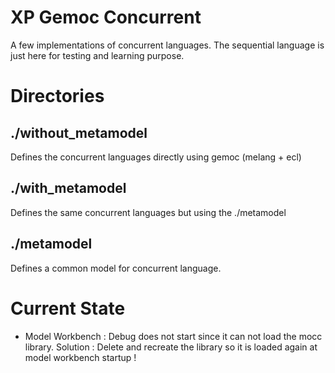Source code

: # XP Gemoc Concurrent

A few implementations of concurrent languages.
The sequential language is just here for testing and learning purpose.

# Directories
## ./without_metamodel
Defines the concurrent languages directly using gemoc (melang + ecl)

## ./with_metamodel
Defines the same concurrent languages but using the ./metamodel

## ./metamodel
Defines a common model for concurrent language.

# Current State
  * Model Workbench : Debug does not start since it can not load the mocc library. Solution : Delete and recreate the library so it is loaded again at model workbench startup !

__Work item__. Your answer should be a single number: the count of lines above that contain the word "Defines".

__Result for this exercise__. 3